Bateu aquela lembrança de um tempo pré-histórico antes do celular existir.
Naquela época, perder alguém em festa não era acidente, era praticamente tradição familiar. No meio da multidão, de repente vinha a voz do locutor pelo Parque Fernando Costa:
“Eita, meninada perdida essa de Uberaba!!!"
E não era pouca gente, não. Principalmente os pestinhas, esses tinham carteirinha VIP no alto-falante. Era só soltar a mão por 10 segundos que pronto, já viravam atração oficial do evento.
E não pense que a culpa caía só nos pais. Nada disso. Entrava todo mundo no pacote: pai, mãe, avó, avô, bisavô, papagaio, periquito, parecia chamada de reunião de condomínio. O locutor não economizava, anunciava a árvore genealógica completa. Só faltava puxar o CPF e o histórico escolar da criança.

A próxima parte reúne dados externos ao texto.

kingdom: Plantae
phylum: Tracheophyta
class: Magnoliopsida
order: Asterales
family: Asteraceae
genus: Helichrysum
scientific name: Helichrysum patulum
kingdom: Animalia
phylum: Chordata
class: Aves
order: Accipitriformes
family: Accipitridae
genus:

E ainda soltava com naturalidade: “Tá aqui no palanque e não tá nem chorando mais não, viu!”
Virava quase um programa de auditório. E o “perdido”? Perdido nada, já estava enturmado, tranquilo, às vezes até com cara de quem queria pegar o microfone e ajudar nos próximos anúncios.
Geralmente ficavam ali perto das bandeiras dos estados ou do mastro da bandeira do Brasil, como quem diz: “Se precisar, tô disponível.”
Hoje reparei: no tempo que estive com meu filho, só uns gatos pingados se perderam. Evoluímos ou talvez não.
Porque observei, bem disfarçado, que tinha gente estrategicamente parada perto do mastro. Vai que, né, uma nostalgia bate, uma fama repentina aparece.
Hoje o povo se perde e se acha no celular. Antes se perdia e ainda saía famoso no Parque Fernando Costa.